Part of the biggest annoyances of having anxiety and depression is the insomnia. Unable to sleep because my mind doesn’t rest. It doesn’t sleep, it needs to be shut down by medication, if not, it hovers. It replays incidents from decades ago and haunts me with memories about possibilities.
On good days, it penetrates my mind with millions of ideas, gimmicks and inspirational whirlwinds. A writers dream but an insomniacs nightmare. I stare at the ceiling hoping and wishing the medication would hurry it’s job so I can get some sleep. I have things to do tomorrow, that’s a lie, but I do have a family to take care of.
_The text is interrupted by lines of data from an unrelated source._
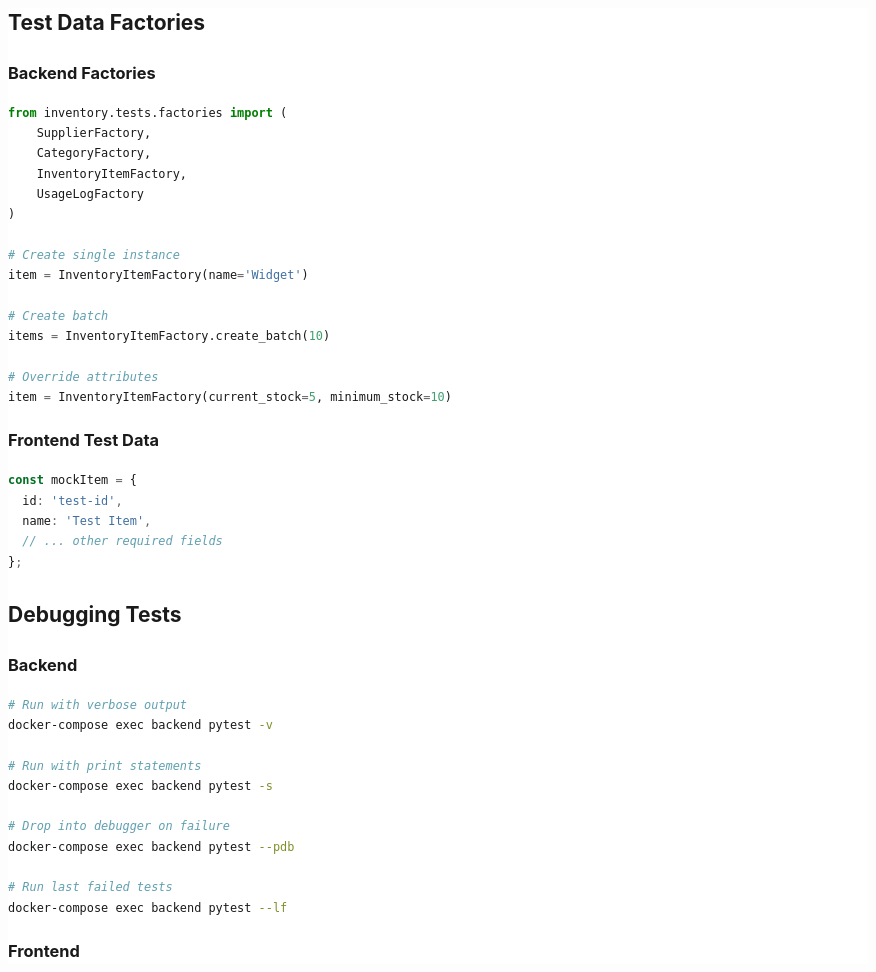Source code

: ## Test Data Factories

### Backend Factories

```python
from inventory.tests.factories import (
    SupplierFactory,
    CategoryFactory,
    InventoryItemFactory,
    UsageLogFactory
)

# Create single instance
item = InventoryItemFactory(name='Widget')

# Create batch
items = InventoryItemFactory.create_batch(10)

# Override attributes
item = InventoryItemFactory(current_stock=5, minimum_stock=10)
```

### Frontend Test Data

```typescript
const mockItem = {
  id: 'test-id',
  name: 'Test Item',
  // ... other required fields
};
```

## Debugging Tests

### Backend

```bash
# Run with verbose output
docker-compose exec backend pytest -v

# Run with print statements
docker-compose exec backend pytest -s

# Drop into debugger on failure
docker-compose exec backend pytest --pdb

# Run last failed tests
docker-compose exec backend pytest --lf
```

### Frontend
I get asked why I sleep a lot during the day. Like I purposely ask to be tired. I like sleeping during the day, something about the sunlight brings warmth into my dreams. I find at night the deafening silence of the whole house asleep is rather uneasy. The ticking of the clock, the breathing – I prefer sleeping and hearing the sound of laughter, birds, the wind; anything to distract the voices in my head. You can sometimes hear the sun. It’s beautiful.
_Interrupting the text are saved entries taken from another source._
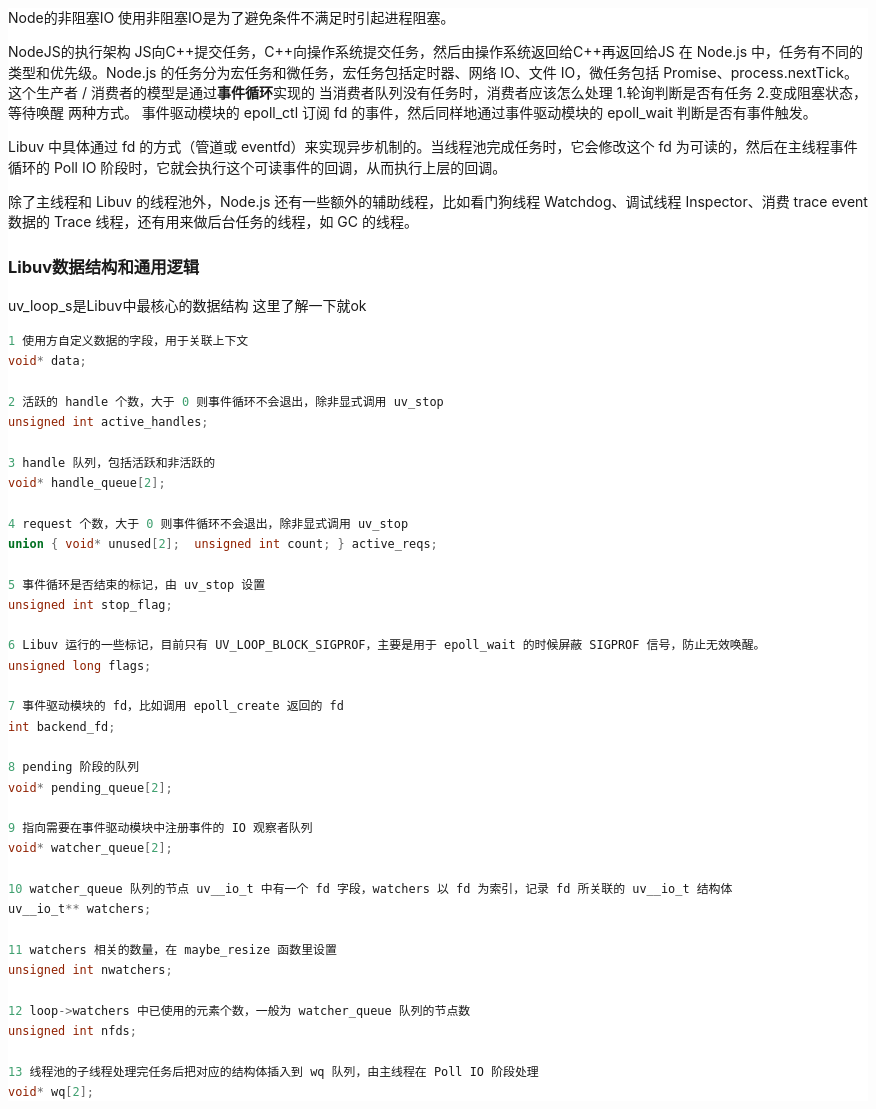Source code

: Node的非阻塞IO
使用非阻塞IO是为了避免条件不满足时引起进程阻塞。

NodeJS的执行架构
JS向C++提交任务，C++向操作系统提交任务，然后由操作系统返回给C++再返回给JS
在 Node.js 中，任务有不同的类型和优先级。Node.js 的任务分为宏任务和微任务，宏任务包括定时器、网络 IO、文件 IO，微任务包括 Promise、process.nextTick。
这个生产者 / 消费者的模型是通过**事件循环**实现的
当消费者队列没有任务时，消费者应该怎么处理
1.轮询判断是否有任务
2.变成阻塞状态，等待唤醒
两种方式。
事件驱动模块的 epoll_ctl 订阅 fd 的事件，然后同样地通过事件驱动模块的 epoll_wait 判断是否有事件触发。

Libuv 中具体通过 fd 的方式（管道或 eventfd）来实现异步机制的。当线程池完成任务时，它会修改这个 fd 为可读的，然后在主线程事件循环的 Poll IO 阶段时，它就会执行这个可读事件的回调，从而执行上层的回调。

除了主线程和 Libuv 的线程池外，Node.js 还有一些额外的辅助线程，比如看门狗线程 Watchdog、调试线程 Inspector、消费 trace event 数据的 Trace 线程，还有用来做后台任务的线程，如 GC 的线程。


### Libuv数据结构和通用逻辑

uv_loop_s是Libuv中最核心的数据结构
这里了解一下就ok

```c
1 使用方自定义数据的字段，用于关联上下文
void* data;

2 活跃的 handle 个数，大于 0 则事件循环不会退出，除非显式调用 uv_stop
unsigned int active_handles;

3 handle 队列，包括活跃和非活跃的
void* handle_queue[2]; 

4 request 个数，大于 0 则事件循环不会退出，除非显式调用 uv_stop
union { void* unused[2];  unsigned int count; } active_reqs;

5 事件循环是否结束的标记，由 uv_stop 设置
unsigned int stop_flag;

6 Libuv 运行的一些标记，目前只有 UV_LOOP_BLOCK_SIGPROF，主要是用于 epoll_wait 的时候屏蔽 SIGPROF 信号，防止无效唤醒。
unsigned long flags; 

7 事件驱动模块的 fd，比如调用 epoll_create 返回的 fd
int backend_fd;                    
   
8 pending 阶段的队列                   
void* pending_queue[2];          
           
9 指向需要在事件驱动模块中注册事件的 IO 观察者队列            
void* watcher_queue[2];      

10 watcher_queue 队列的节点 uv__io_t 中有一个 fd 字段，watchers 以 fd 为索引，记录 fd 所关联的 uv__io_t 结构体                       
uv__io_t** watchers;               

11 watchers 相关的数量，在 maybe_resize 函数里设置
unsigned int nwatchers;

12 loop->watchers 中已使用的元素个数，一般为 watcher_queue 队列的节点数
unsigned int nfds;      

13 线程池的子线程处理完任务后把对应的结构体插入到 wq 队列，由主线程在 Poll IO 阶段处理        
void* wq[2];               

```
That’s why I’m exhausted by the morning I can hardly keep my eyes open. I snuggle into the covers whenever I’m alone but am soon woken by the piercing eyes of judgement. No one understands the struggle I fight each and everyday I have with myself. I envy those who sleep peacefully, undisturbed by the mind’s trickery and false promises.
I wish I could eliminate the struggle for sleep. If only one day, I could find inner peace.